Cameroon film industry has always been described as “the upcoming industry”, even though it has been existing since 1962. Today, it can be analyzed that Cameroonians make sufficient progress in the art of filmmaking. But there seems to be a huge stumbling block around the industry. Talking to one of the active filmmakers, we were able to get inside the Cameroon film Industry of today.
Azuhni Elvis is a Cameroonian filmmaker from Bambui. The 32-years old passionate actor, who is also a production manager has been in the Industry for over 5 years. During these years, Elvis has featured in more than 8 movies. some of the movies are Butterfly; Night Mares; Bed of Thorns; It’s Mine; Crossing the bar with the latest “Full Moon” still in the production process.
The Socio-political situation of the English part of Cameroon is a big concern today. Does this interfere with production? How does this affect creativity in the film industry?
Yes, the Anglophone crisis has been a stumbling block to the development of the industry today. Due to the crisis, the 2019 Cameroon International Film festival was canceled. This festival which started a few years back was an open door for our films. This is a huge problem in the industry because investors are scared to come in. This limits creativity.
Even with the present situation, filmmakers in Cameroon still produce against all odds. How do filmmakers manage the production in these crisis-based areas?
Creativity should not die completely. We try to avoid situations that will kill our productive spirit. As a result, we do more indoor movies. Thus, avoiding outdoors for fear of the unknown. Also, we try to minimize the cost of production as much as possible. So that we should not run out of our creative skills in this domain. Certainly, Cameroonians themselves are yet to fully appreciate homemade products with or without this crisis.
How did you find yourself into the Film Industry and how are you inspired?
My God-given qualities. I am tall with an ebony looks. Also, I am a fluent speaker and athletically built too. These drew me closer to a renown filmmaker who offered me a minor role in his project. Hence I had the opportunity to join the industry. I am inspired by films and creative people.
What do you usually do out of the film industry to keep your creativity engine steaming?
Out of the film industry, I am in another interesting department. I am a secondary school teacher. This keeps me very busy and creative as well. Above all, meeting different students and transferring knowledge is what I enjoy doing, just like making films.
As an educator and aspiring full-time film producer, what advice can you give to your colleagues and aspiring filmmakers?

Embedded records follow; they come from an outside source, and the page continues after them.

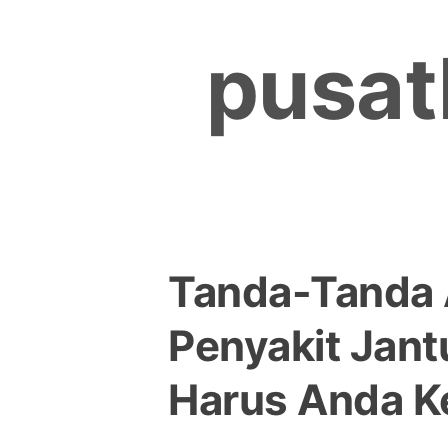
Skip
to
pusat
content
Tanda-Tanda 
Penyakit Jan
Harus Anda K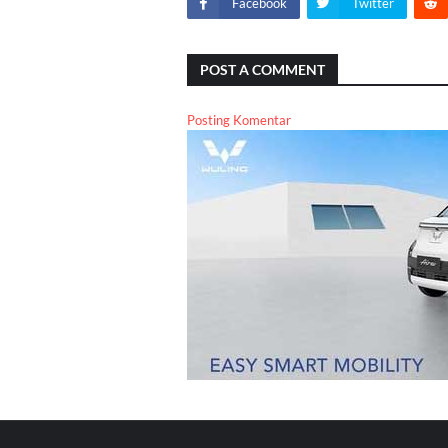
Facebook
Twitter
POST A COMMENT
Posting Komentar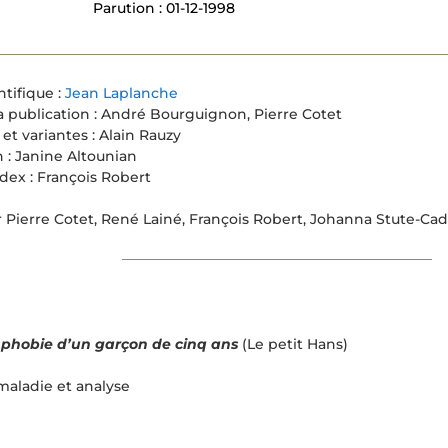
Parution : 01-12-1998
ntifique :
Jean Laplanche
a publication : André Bourguignon, Pierre Cotet
 et variantes : Alain Rauzy
 : Janine Altounian
ndex : François Robert
 Pierre Cotet, René Lainé, François Robert, Johanna Stute-Cad
 phobie d’un garçon de cinq ans
(Le petit Hans)
 maladie et analyse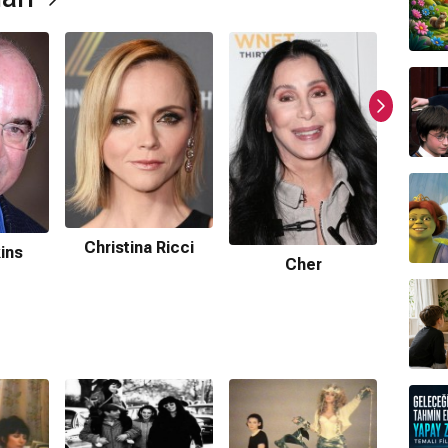
Christina Ricci
M
ins
Cher
Sch
ormda var?
ır.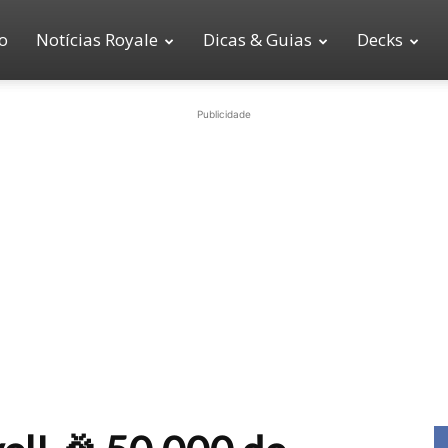
io
Notícias Royale
Dicas & Guias
Decks
Publicidade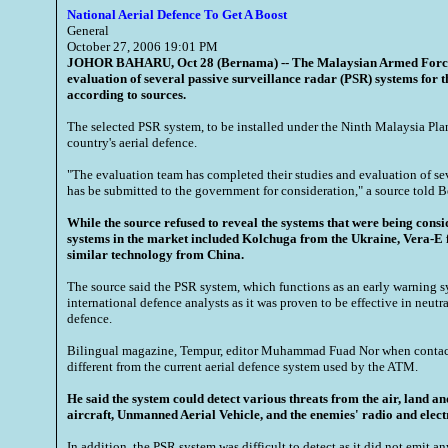
National Aerial Defence To Get A Boost
General
October 27, 2006 19:01 PM
JOHOR BAHARU, Oct 28 (Bernama) -- The Malaysian Armed Forces
evaluation of several passive surveillance radar (PSR) systems for 
according to sources.
The selected PSR system, to be installed under the Ninth Malaysia Plan
country's aerial defence.
"The evaluation team has completed their studies and evaluation of s
has be submitted to the government for consideration," a source told 
While the source refused to reveal the systems that were being cons
systems in the market included Kolchuga from the Ukraine, Vera-E
similar technology from China.
The source said the PSR system, which functions as an early warning 
international defence analysts as it was proven to be effective in neutral
defence.
Bilingual magazine, Tempur, editor Muhammad Fuad Nor when contac
different from the current aerial defence system used by the ATM.
He said the system could detect various threats from the air, land a
aircraft, Unmanned Aerial Vehicle, and the enemies' radio and elect
In addition, the PSR system was difficult to detect as it did not emit a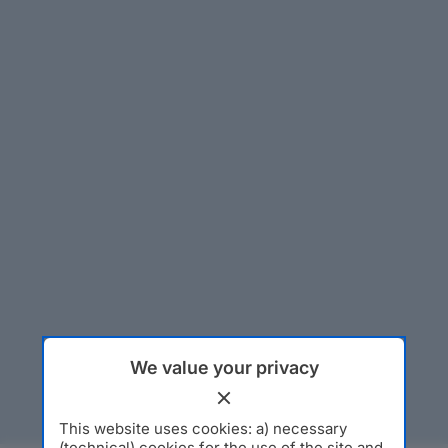
We value your privacy
This website uses cookies: a) necessary
(technical) cookies for the use of the site and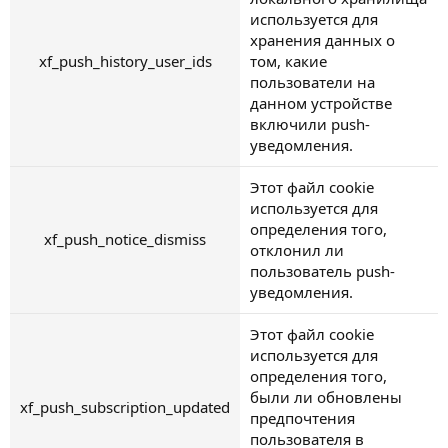
используется для
хранения данных о
xf_push_history_user_ids
том, какие
пользователи на
данном устройстве
включили push-
уведомления.
Этот файл cookie
используется для
определения того,
xf_push_notice_dismiss
отклонил ли
пользователь push-
уведомления.
Этот файл cookie
используется для
определения того,
были ли обновлены
xf_push_subscription_updated
предпочтения
пользователя в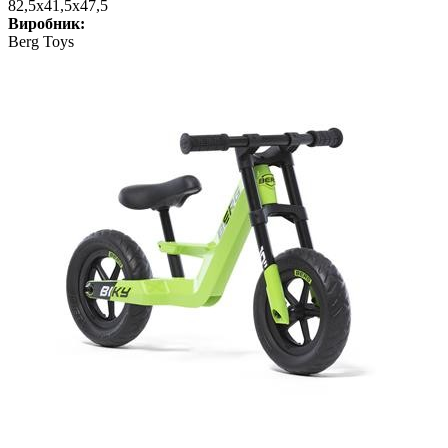
82,5x41,5x47,5
Виробник:
Berg Toys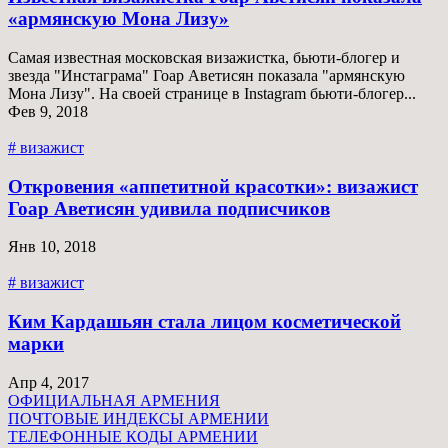
«армянскую Мона Лизу»
Самая известная московская визажистка, бьюти-блогер и
звезда "Инстаграма" Гоар Аветисян показала "армянскую
Мона Лизу". На своей странице в Instagram бьюти-блогер...
Фев 9, 2018
# визажист
Откровения «аппетитной красотки»: визажист
Гоар Аветисян удивила подписчиков
Янв 10, 2018
# визажист
Ким Кардашьян стала лицом косметической
марки
Апр 4, 2017
ОФИЦИАЛЬНАЯ АРМЕНИЯ
ПОЧТОВЫЕ ИНДЕКСЫ АРМЕНИИ
ТЕЛЕФОННЫЕ КОДЫ АРМЕНИИ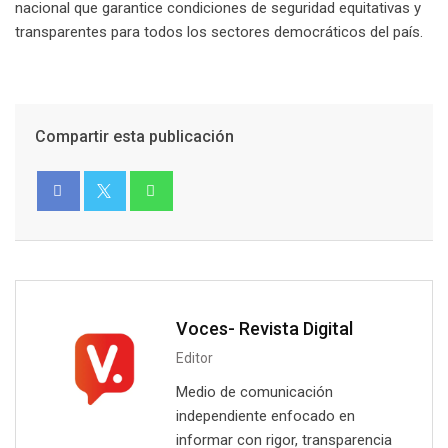
nacional que garantice condiciones de seguridad equitativas y
transparentes para todos los sectores democráticos del país.
Compartir esta publicación
Voces- Revista Digital
Editor
Medio de comunicación
independiente enfocado en
informar con rigor, transparencia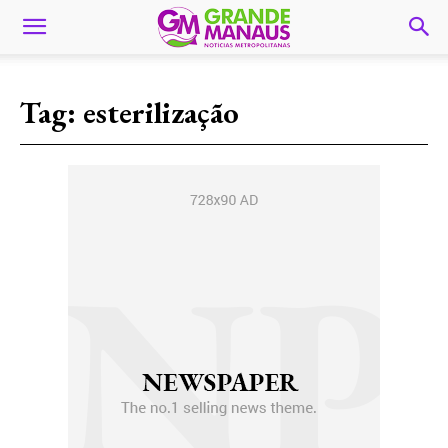
Tag:
esterilização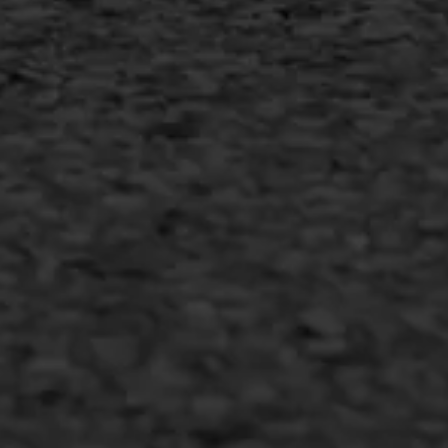
Duurzaam ondernemen
Copyright AWS Asfaltwerken
•
Algemene voorwaarden
•
Privacyverklaring
•
Website door
Bonsai media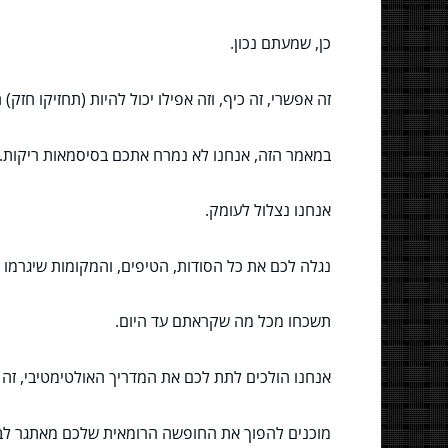
כן, שמעתם נכון.
זה אפשרי, זה כיף, וזה אפילו יכול להיות (תחזיקו חזק
במאמר הזה, אנחנו לא נמרח אתכם בסיסמאות ריקות.
אנחנו נצלול לעומק.
נגלה לכם את כל הסודות, הטיפים, והמקומות שיגרמו ג
תשכחו מכל מה שקראתם עד היום.
אנחנו הולכים לתת לכם את המדריך האולטימטיבי, זה
מוכנים להפוך את החופשה הרומאית שלכם מאתגר לבל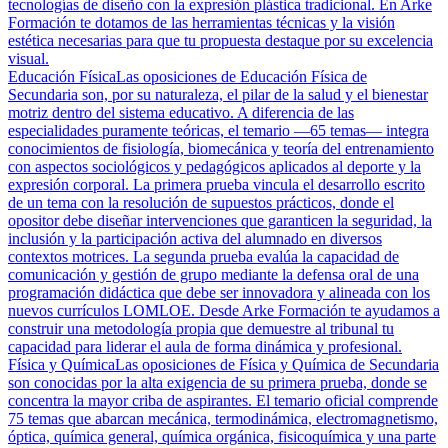
tecnologías de diseño con la expresión plástica tradicional. En Arke
Formación te dotamos de las herramientas técnicas y la visión
estética necesarias para que tu propuesta destaque por su excelencia
visual.
Educación Física
Las oposiciones de Educación Física de
Secundaria son, por su naturaleza, el pilar de la salud y el bienestar
motriz dentro del sistema educativo. A diferencia de las
especialidades puramente teóricas, el temario —65 temas— integra
conocimientos de fisiología, biomecánica y teoría del entrenamiento
con aspectos sociológicos y pedagógicos aplicados al deporte y la
expresión corporal. La primera prueba vincula el desarrollo escrito
de un tema con la resolución de supuestos prácticos, donde el
opositor debe diseñar intervenciones que garanticen la seguridad, la
inclusión y la participación activa del alumnado en diversos
contextos motrices. La segunda prueba evalúa la capacidad de
comunicación y gestión de grupo mediante la defensa oral de una
programación didáctica que debe ser innovadora y alineada con los
nuevos currículos LOMLOE. Desde Arke Formación te ayudamos a
construir una metodología propia que demuestre al tribunal tu
capacidad para liderar el aula de forma dinámica y profesional.
Física y Química
Las oposiciones de Física y Química de Secundaria
son conocidas por la alta exigencia de su primera prueba, donde se
concentra la mayor criba de aspirantes. El temario oficial comprende
75 temas que abarcan mecánica, termodinámica, electromagnetismo,
óptica, química general, química orgánica, fisicoquímica y una parte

Generally, the industry needs much of our time, humility and commitments for its success. Despite the fact that we all were born with creative skills. As filmmakers, we still need persistent practice in other to become professionals or more professionals. For this reason, the crew members need each other’s back. While actors need mentoring and coaching. This will get the actor ready for the screen when the need be. In addition, workshops, seminars, and educative group participation will be beneficial to the filmmakers in general.